“En el periodismo hay que ser veraz, no neutral”, dijo una vez la maestra del periodismo mundial Christiane Amanpour.
Seguir la verdad es lo que enfoca la filosofía de este oficio, que cuenta todas las historias, por crudas y dramáticas que sean estas.
Hace poco, me encontré de frente con una historia cruda, difícil de comprender porque develaba la crueldad de la guerra y lo absurdo que trae consigo.
En medio del conflicto entre Israel y la acción terrorista de Hamás, un grupo de judíos ultraortodoxos se dedicaban a reunir los restos de los cuerpos de sus amigos que murieron en el ataque.
El artículo dolía porque estaba permeado en la dureza de la muerte, en las condiciones que se daban los fallecimientos y en la dificultad de encontrar los cuerpos. También, porque saltaba a la imaginación pensar cómo esas familias hacían sus procesos de duelo.
Por lo anterior, este relato hecho por Joel Gunter es fuerte, difícil de narrar y de leer. Lo entendí como periodista, pero lo sufrí como individuo.
Por momentos es complejo concebir cómo en el universo de la narrativa periodística caben prácticamente todo tipo de historias -como esta- que son relatos de la realidad y que están cerca o lejos de nosotros.
El periodismo, como otras profesiones, no está exento de una carga emocional, y cubrir los desastres de la guerra aflora esas emociones sin compasión.
Por momentos, pienso en los colegas que ahora están en Gaza -atrapados- y que en su quehacer se han enterado del fallecimiento de sus seres queridos en medio del fuego bélico o contar cómo se arrasa con un población, además de ver con impotencia el desconsuelo de la niñez.

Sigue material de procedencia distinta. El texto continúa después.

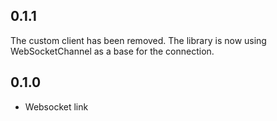 ## 0.1.1

The custom client has been removed.
The library is now using WebSocketChannel as a base for the connection. 

## 0.1.0

- Websocket link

Recuerdo a la corresponsal que quebró en llanto cuando pasó un huracán por la isla de San Andrés hace tres años. Ella no creía que estaba contando, desde su posición profesional, que el lugar donde creció como persona con todos sus seres queridos, caía como un castillo de naipes.
Una de las historias más difíciles que he narrado en mi carrera periodística la conté en el 2015 en La Patria Radio, cuando describí la muerte de una mujer cuyo mayor deseo era casarse con su novio. Ella murió de cáncer minutos después de haber dado su sí y quedar casada.
Era una historia ordinaria, tal vez, pero que me tocaba emocionalmente tras haber perdido a alguien cercano por el mismo tipo de enfermedad unos meses atrás.
Ni qué decir de los periodistas en Colombia que han sepultado a sus colegas amigos asesinados por hacer su trabajo y, luego, han tenido que contar su dolor de forma precisa a sus lectores y audiencias, como sucedió en estas mismas páginas de LA PATRIA en 2002 tras el atentado que sufrió Orlando Sierra y luego la noticia de su muerte.
Como estas historias, hay un sinfín. Son innumerables los relatos que tenemos sobre la crudeza de la vida y que solo conocemos de manera detallada por los medios de comunicación -sin que esto sea regla-.
El periodismo es un oficio complejo e ingrato en muchas ocasiones. Contar a los demás lo que vemos no es fácil, menos cuando la personalidad choca con las demandas del oficio. Pero, diferente a lo que puedan pensar fanáticos, hay personas sensibles detrás de las historias contadas con todo tipo de dramas y emociones.
Lo que más forja a un periodista es lo que no se ve. Por ejemplo, las horas que puede durar buscando una fuente, insistiéndole, cazándola. Luego, editando, peleando por su nota ante sus editores, rehaciéndola y ajustándola. También, porque la información aparece en cualquier momento y no aguarda que sea solamente en horarios de oficina bancaria para su publicación.
Como periodistas siempre llevamos un poco de las historias que hemos cubierto. Supongo que ninguno de nosotros lleva la cuenta de cuántas son o de cuáles han sido las que más nos han marcado. Solo sabemos que en el afán de contar también cometemos errores y a veces disfrazamos nuestra miopía e ignorancia sobre la realidad usando adjetivos que no nos compete usar.
Este oficio tiene momentos difíciles y desgastantes y uno de ellos es tener que ser ese filtro y notario de una realidad cruda y por momentos ruin. Tiene un costo emocional alto que conozco y que pago en pequeñas incómodas cuotas.